Linear motion laboratory modifications

An instructor who once worked for many years at the college kept three by five cards with notes on each class he taught. After every class he would make a few notes on how the lesson went and then file the card in the appropriate place. The next term he would review the cards from prior terms, noting what had worked and what had not worked. This blog is my collection of three by five cards. I write for my future self, and rather expect that I might be the only reader.

Once the covered walkway was complete and the sidewalk between the LRC and the south faculty building was resurfaced, I moved the Monday RipStik run to that location. This location works better than the main walk between the administration building and the north faculty office. The only catch is that the Japanese solar panel pillars are metrically spaced while the covered walkway pillars are on a non-metric spacing. The covered walkway pillars are close to 305 centimeters center-to-center, except in certain locations where they vary for walkways junctions and building entry ways.

I chose to use a short run up from near the LRC and start timing near where the junction with the walk way that runs on the west side of the south faculty building occurs. I timed pillars down to where the spacing was no longer 305 centimeters near the main entrance to the south faculty building. There is one 320 cm span in the run which was ignored in the data below in order to simplify the demonstration. This worked rather well. There is ever so slight a drop in elevation which almost exactly offsets slowing.



The result is a very linear data set with a reasonable RipStik speed, for a 54 year old professor, of 214 cm/s.

Due to suspicion that the use of BlackBoard's CourseSites fall 2013 negatively impacted lab report turn in rates, this spring I planned on an additional day in the computer laboratory at term start to sort out technology issues. In prior terms only laboratory one and three have ended in the computer laboratory, spring 2014 labs one, two, and three all wrapped up in the computer laboratory. This would provide three days to get the students up to speed with Schoology.com.

The change in venue from the gym would prove fortuitous in a number of ways. One, the issue of switching the dependent and independent variables should be more obvious because the laboratory was done along the same stretch of sidewalk as the Monday RipStik run. Two, using Excel to graph the data would prove far more complicated than I expected. Excel 2010 takes the data to be row-wise instead of column-wise.

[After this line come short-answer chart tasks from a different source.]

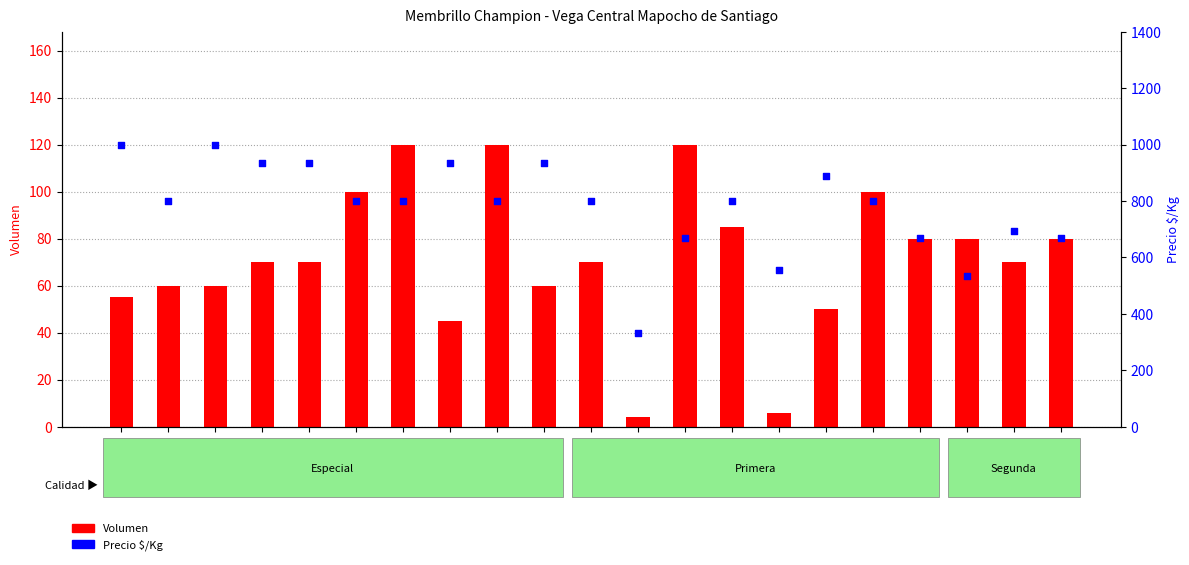

What is the total value across all series at Especial
02?

860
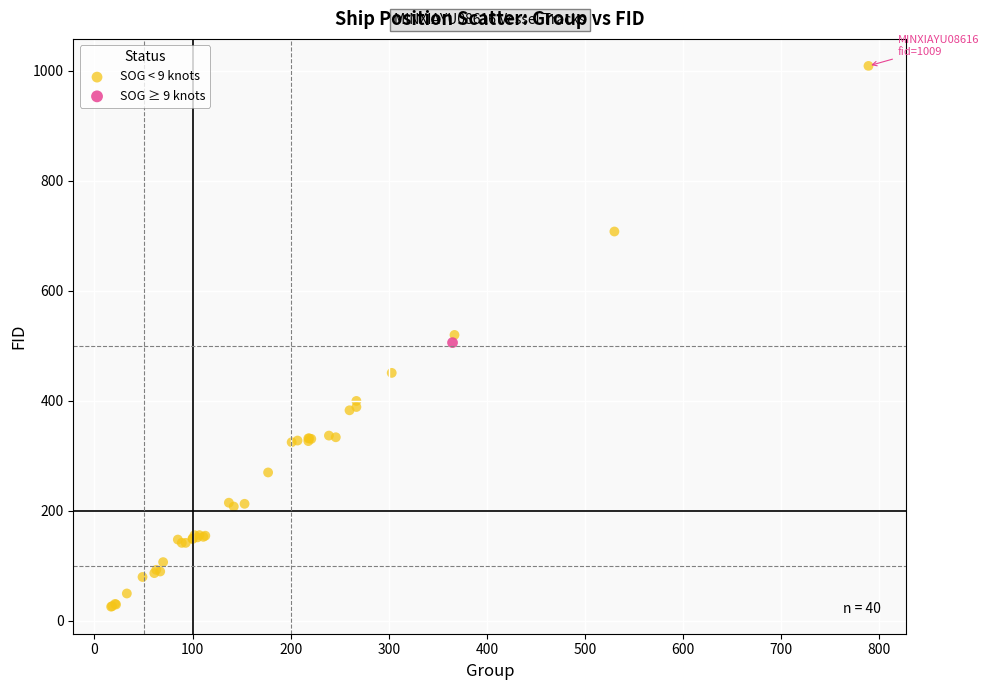

What are all the series names shown in the legend?

SOG < 9 knots, SOG ≥ 9 knots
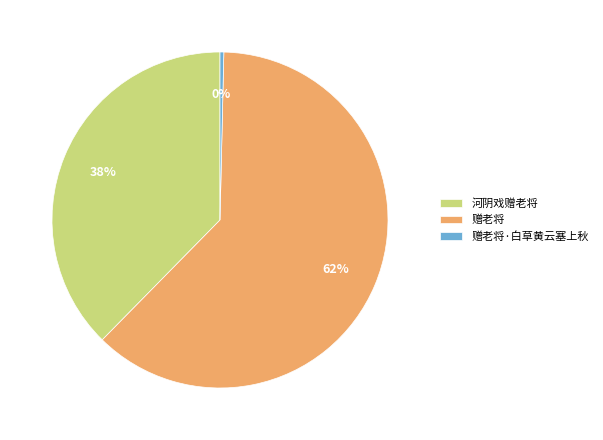

What is the majority slice?

赠老将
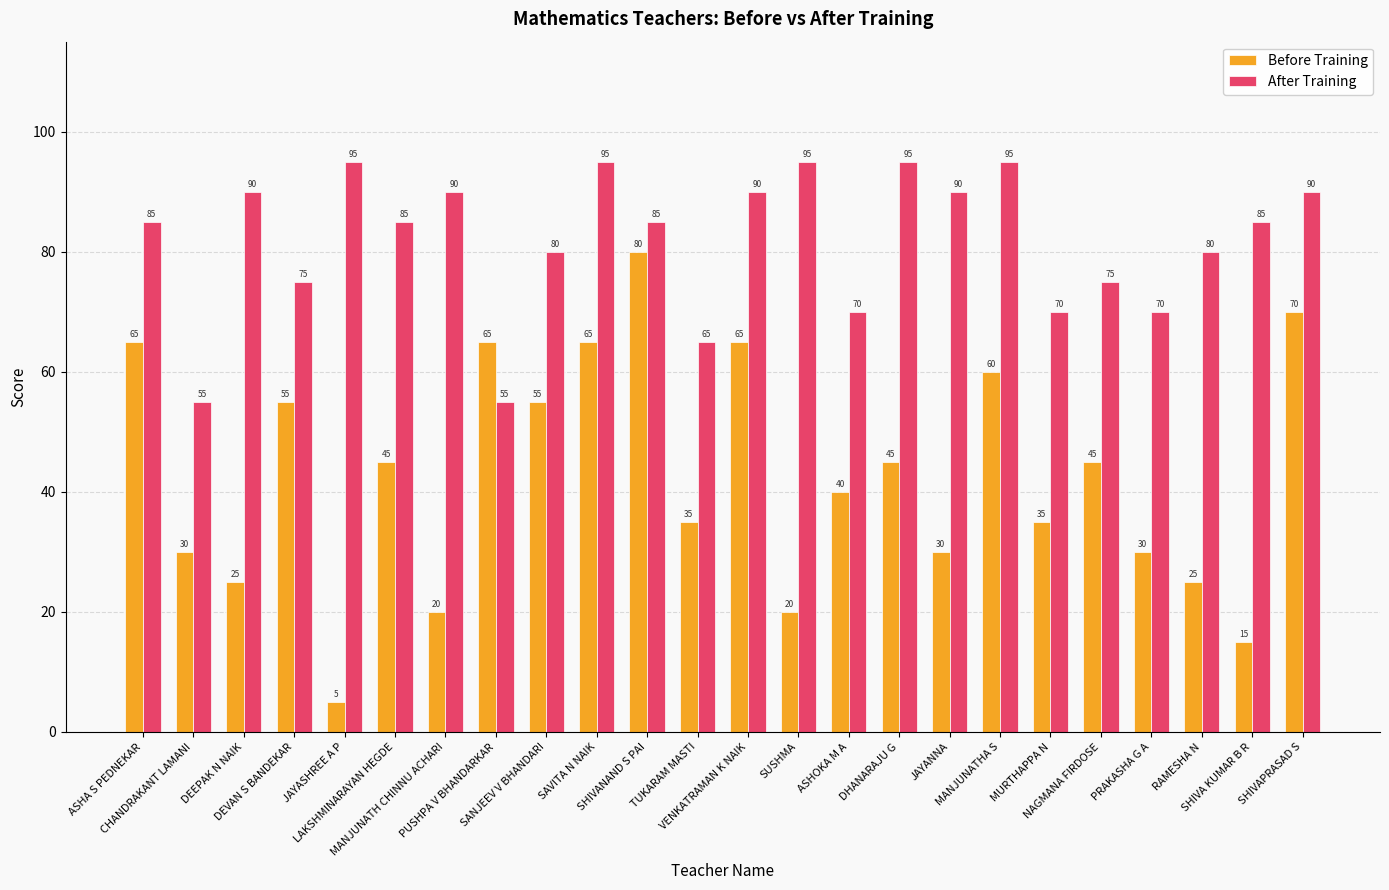

What is the label of the 11th bar from the left?

SHIVANAND S PAI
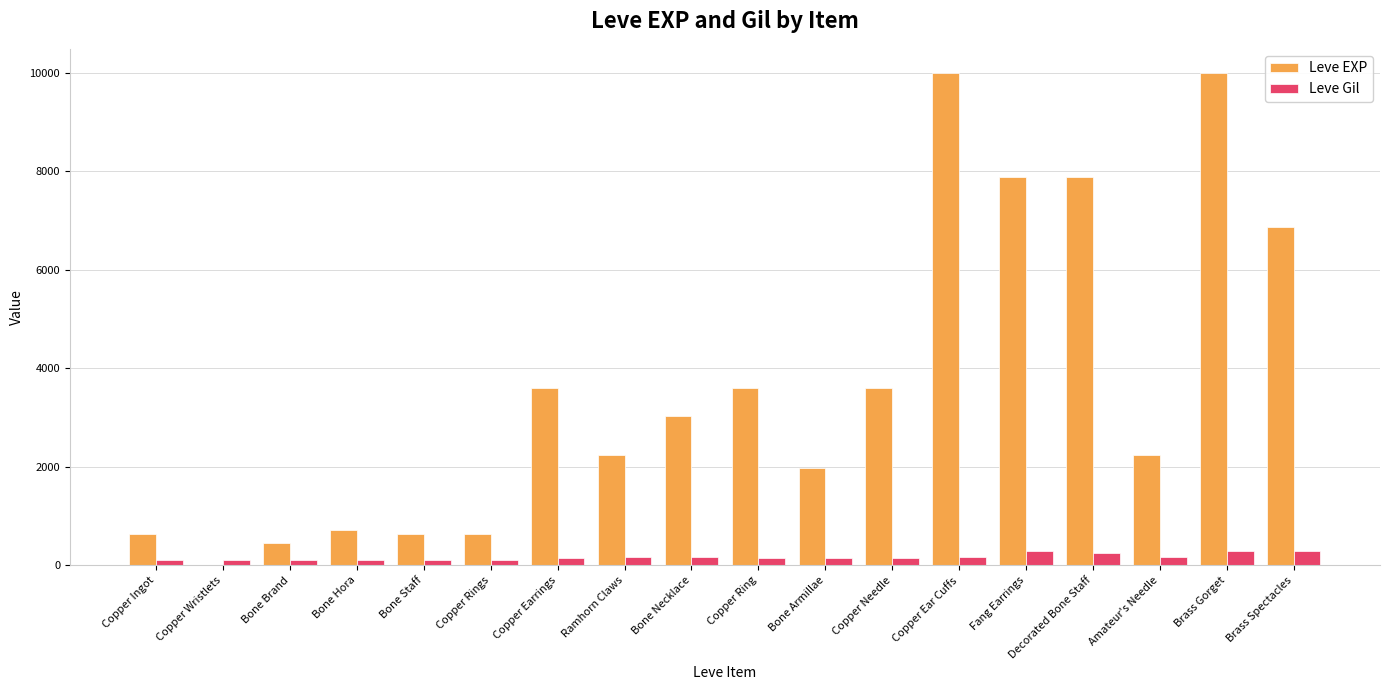

What is the approximate value of Leve Gil at Bone Necklace, to the nearest 5?

170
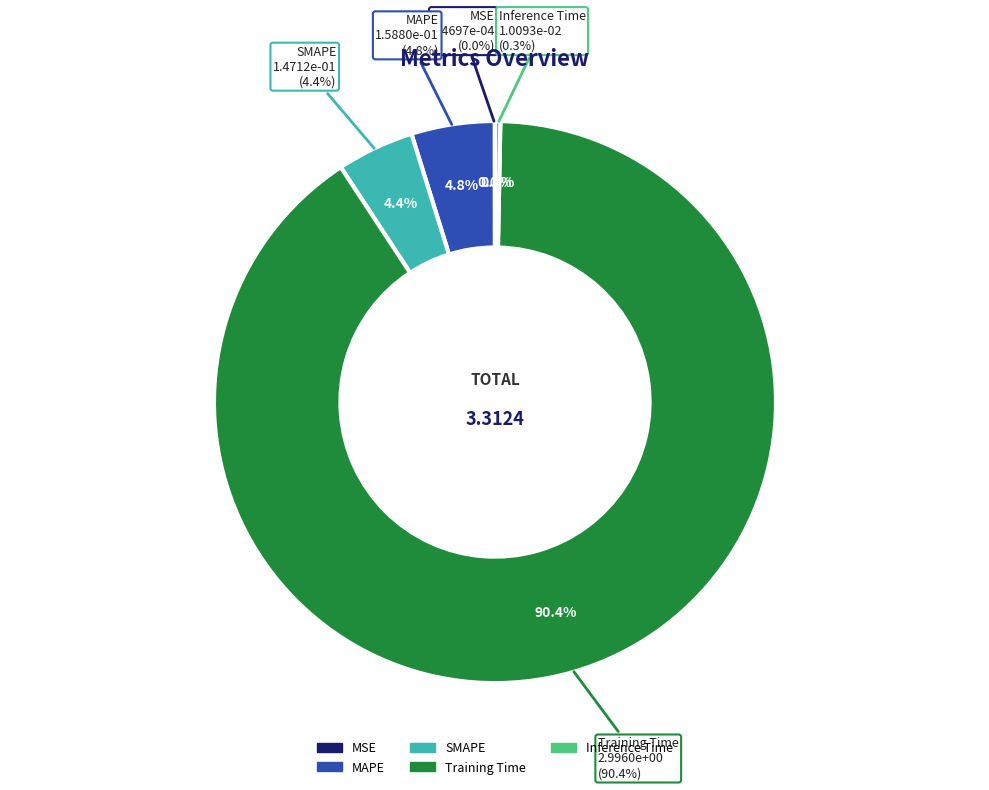

Which category has the biggest portion of the pie?

Training Time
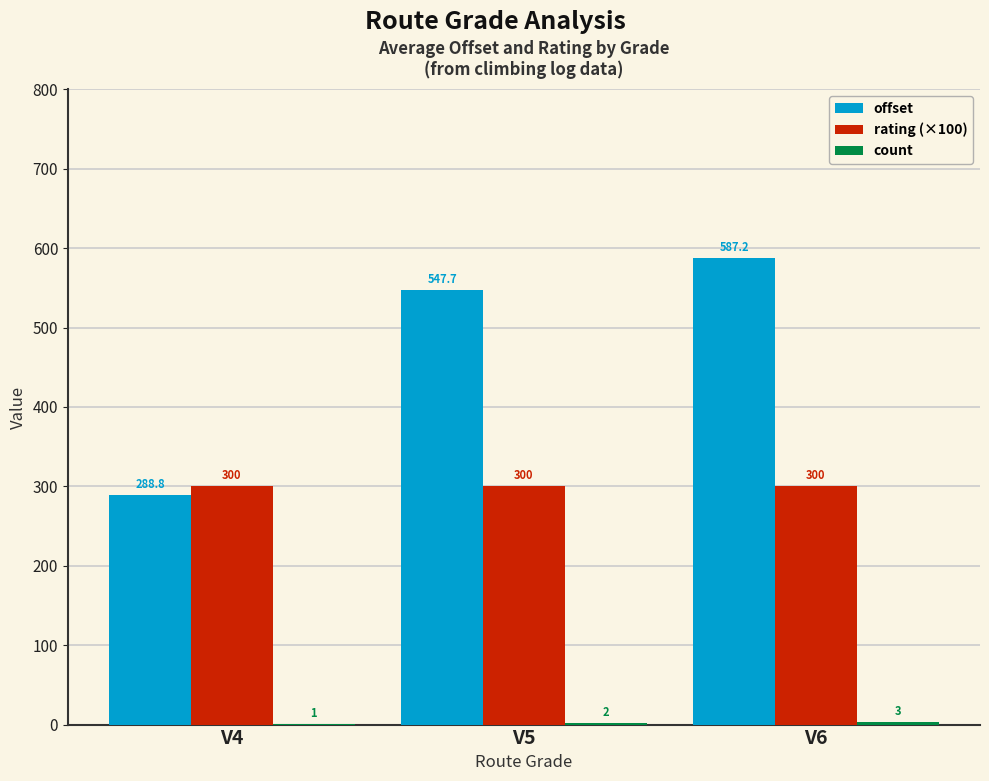

What is the sum of the rating (×100) values at V6 and V5?

600.0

Switching this requires accessing a right-click Data Select option and swapping the x and y values. Demonstrating this is necessary, there is no way to describe this convoluted action.

LibreOffice.org gets the data layout right from the get go, no need to swap anything. LibreOffice.org understands the first column to be the independent variable (as opposed to trying to use the first row). Apache OpenOffice 4.0.1 is a code sibling to LibreOffice, differing only in the use of semi-colons instead of commas in formulas. There are other subtle differences - in the chart module Apache appears to have more marker options than LibreOffice.


In the early morning the crew was a tad thin. At 8:00 just Reed Floyd and I. I bowled and marked one and two seconds with my zoris, Reed marked three and four seconds. As more students drifted in the crew expanded. Bowling is difficult in this location. The sidewalk is arched for drainage, and a cross-headwind was blowing from the northeast. 


A view to the east.


Data from the morning runs, constrained initially by the number of bodies available - two. The last run would have the most data collectors and would record distances of 0, 730, 1440, 1660, 1960, and 2180 centimeters respectively.

Apache OpenOffice 4.0.1

The session in the laboratory went the full three hours, both sections. Getting 022 set-up in Excel is a challenge, and then there was the technology assistance. I did find that Schoology's student driven merging of two accounts to be a straightforward and logical solution to this inevitable problem. College bandwidth constraints, however, made all Internet based work slow and prone to occasional timing out.

Note that the above system completely does away with the use of a ramp. Term after term, bowlers have proven capable of repeating a speed close enough for the spotters to be close to their second mark. The data still displays a "too fast" first second compared to the second second. Years of watching this laboratory have convinced me that the ball is not slowing down that appreciably between second one and two. Yes, the ball is slowing, but there is also a reaction time delay for the timer reacting to the ball crossing the 0 centimeter line.

Recommendation to self: keep the second half of labs one, two, and three in the computer laboratory. Run these labs on the east side of campus.